Grüne lehnen Söders Vorschlag ab: Keine Verhandlungen mit Taliban über Abschiebungen
Bildquelle: Apollo News

Am Sonntag hatte Markus Söder gegenüber Bild wöchentliche Abschiebeflüge nach Afghanistan gefordert. „Es braucht jede Woche einen Flug“, sagte er. Außenministerin Baerbock und Innenministerin Faeser sollten gleich am Montag die Verhandlungen aufnehmen. Wie Söder ausführte, gebe es allein in Bayern 2.000 ausreisepflichtige Afghanen, darunter 200 schwere Straftäter. Doch die Grünen lehnen seinen Vorschlag ab.

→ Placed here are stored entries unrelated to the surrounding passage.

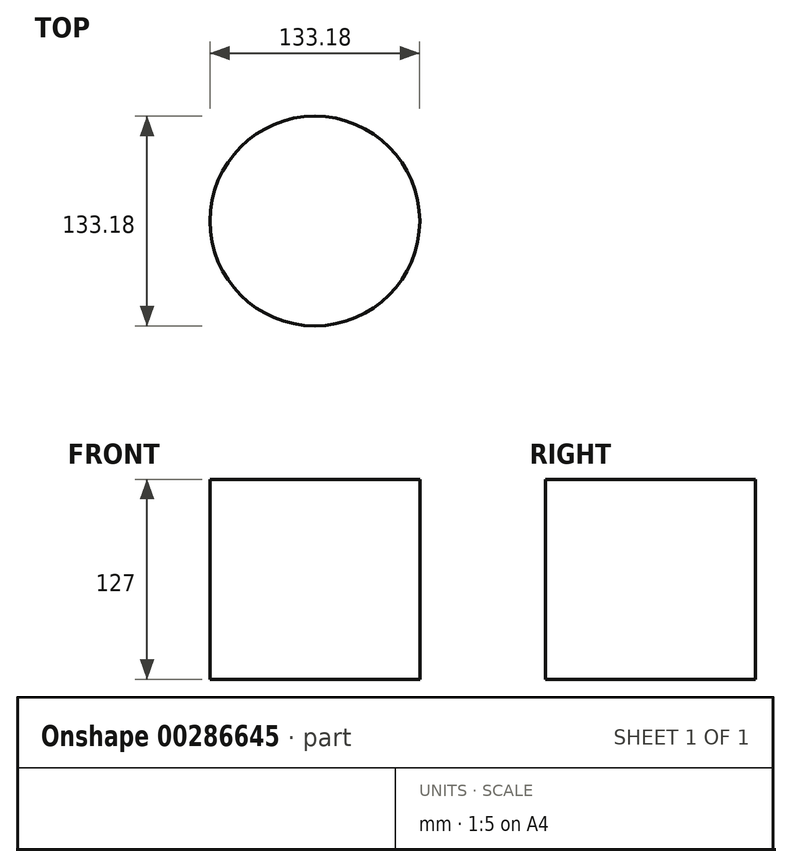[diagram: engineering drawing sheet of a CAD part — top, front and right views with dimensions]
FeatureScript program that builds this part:
annotation { "Feature Type Name" : "Feature", "Feature Type Description" : "" }
export const myFeature = defineFeature(function(context is Context, id is Id, definition is map)
    precondition{}
    {
        {
            var Q0;
            Q0=qCreatedBy(makeId("Top.planeOp"),FACE);
            var sketch = newSketch(context, id + "F0", { "sketchPlane" : qUnion([Q0])});
            skCircle(sketch, "E0", {"center": v(0, 0) * mm, "radius": 66.6 * mm});
            skSolve(sketch);
        }
        {
            var Q0;
            Q0 = qSketchRegion(id + "F0", true);
            extrude(context, id + "F1", {"entities" : qUnion([Q0]), "depth" : 127 * mm});
        }
    });
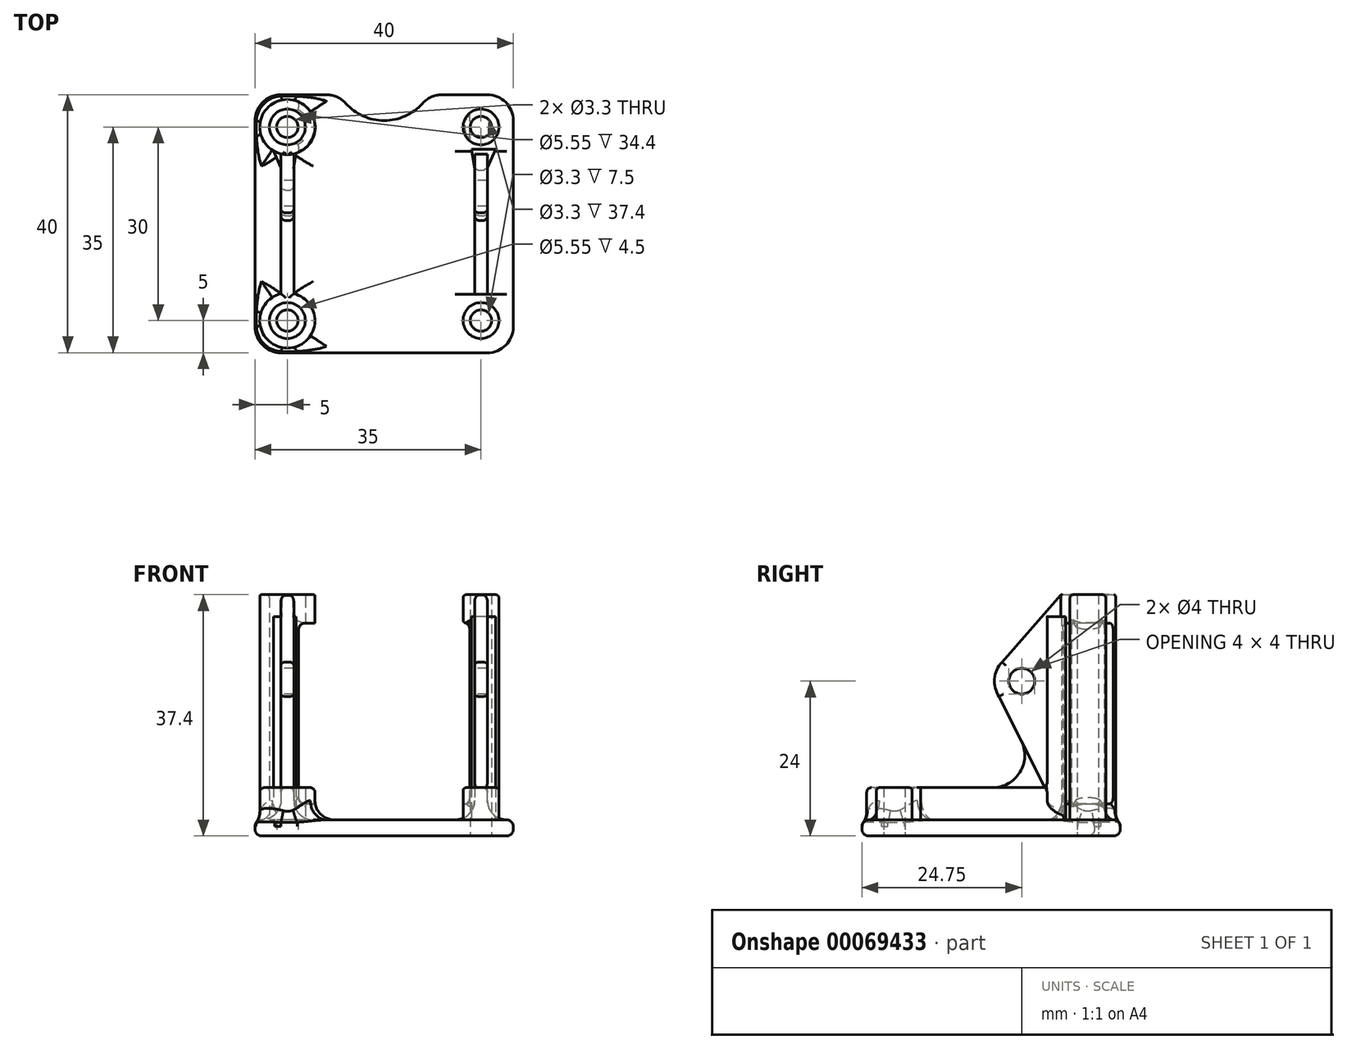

In der ARD-Sendung „Bericht aus Berlin“ sagte die Außenministerin über Verhandlungen mit den Taliban: „Just in diesem Moment mit Radikal-Islamisten zu verhandeln, wo wir sagen, wir schützen unsere liberale Demokratie, ich glaube, da müssten alle noch mal gründlich drüber nachdenken, ob das ein wirklicher Schutz ist oder nicht dazu dient, noch mehr Unsicherheit in Deutschland zu schüren.“

Man müsse unterscheiden zwischen Straftätern, die ihren Schutzanspruch verloren hätten, so Baerbock, und denjenigen, die vor Islamisten geflohen seien. Baerbock erinnerte daran, dass die in Aschaffenburg und München getöteten Kinder einen Migrationshintergrund hatten. Die Grünen-Politikerin Lamya Kaddor, die für Innenpolitik zuständig ist, sagte zur Rheinischen Post: „Solche gefährlichen Gewalttäter abschieben zu wollen, ist die Bekämpfung des Symptoms, nicht der Ursache.“ Die meisten Täter würden sich erst in Deutschland radikalisieren, sagte sie.